Stoops v. Commonwealth
This text of 7 Serg. & Rawle 491 (Stoops v. Commonwealth) is published on Counsel Stack Legal Research, covering Supreme Court of Pennsylvania primary law. Counsel Stack provides free access to over 12 million legal documents including statutes, case law, regulations, and constitutions.
Opinion
The opinion of the Court was delivered by
Charles Loring, James Mitchell, Charles A, Mitchell, Filatio Russell, Solomon Price, Adam Stoops and •- Cook, were indicted for burglary, and Margaret Stoops and Ann Carson, plaintiffs in error, with Elizabeth Mitchell and Henry Parmelc were indicted as accessaries before and after the fact, to all the principals. Loring and Russell pleaded guilty, James Mitchell and Charles A. Mitchell not guilty. Price, Stoops and Cook were never tried or arraigned.

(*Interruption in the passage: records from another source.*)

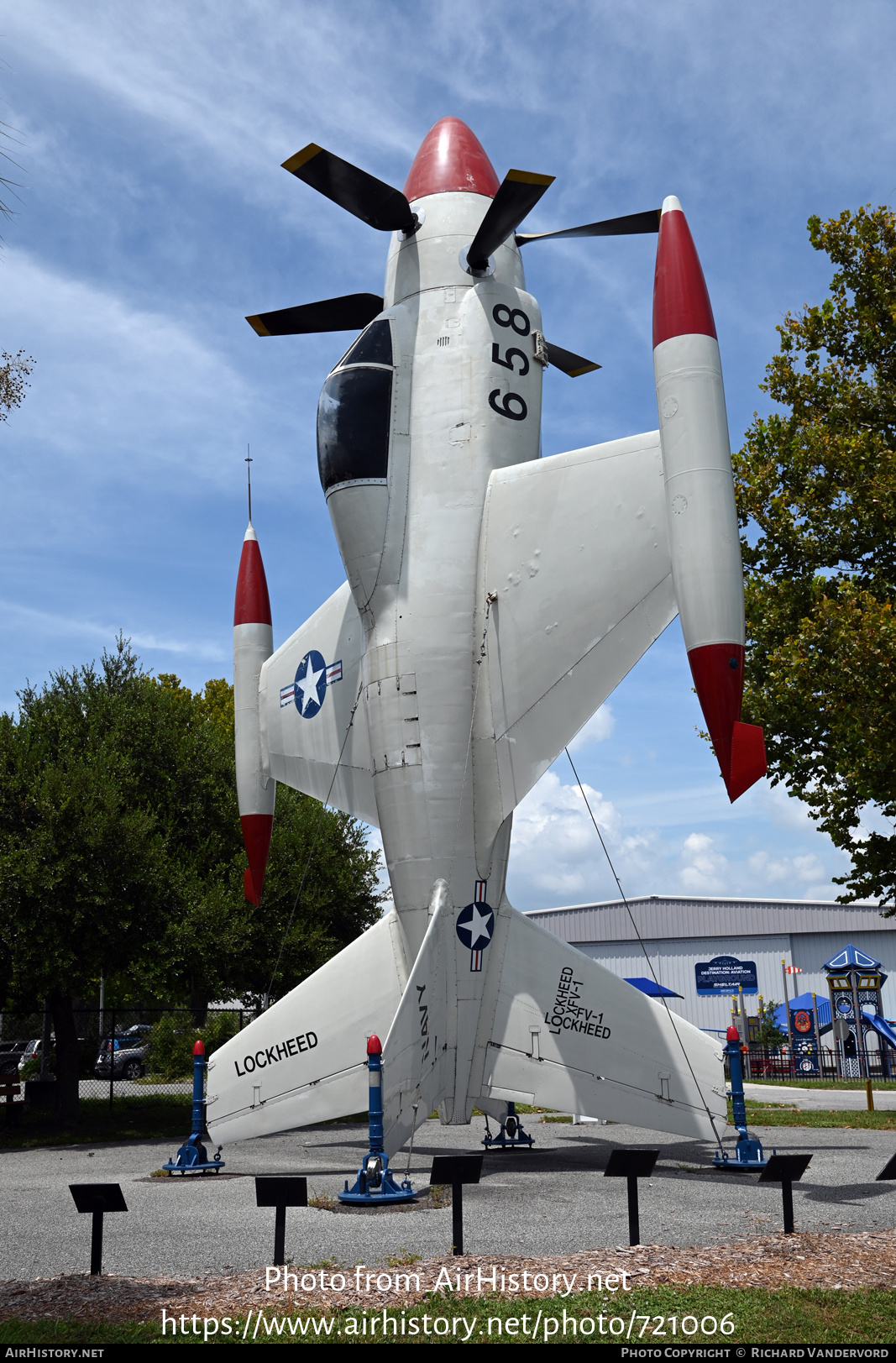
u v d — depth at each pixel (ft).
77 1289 21.42
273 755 48.52
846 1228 26.53
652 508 37.45
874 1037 119.14
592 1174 38.22
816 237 67.51
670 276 33.12
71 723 67.67
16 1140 56.75
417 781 39.75
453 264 43.98
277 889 72.13
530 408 43.45
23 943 54.60
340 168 40.68
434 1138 53.57
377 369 42.39
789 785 67.82
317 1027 39.68
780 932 143.54
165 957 60.59
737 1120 38.70
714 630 30.68
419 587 40.68
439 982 38.47
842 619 56.13
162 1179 39.27
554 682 38.24
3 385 39.50
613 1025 39.60
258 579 51.55
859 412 65.00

The plaintiffs in error were afterwards tried as accessaries. Margaret Stoops was convicted as accessary both before and after, Ann Carson of being accessary after. Elizabeth Mitchell and Henry Parmelé were acquitted.
The errors assigned are—1. That accessaries were tried and convicted before conviction of all the principals.
2. They were tried as accessaries of principals who had neither been outlawed, arraigned or convicted.
3. The indictment charges two felonies, and the plaintiffs in error were charged as accessaries to the felony aforesaid.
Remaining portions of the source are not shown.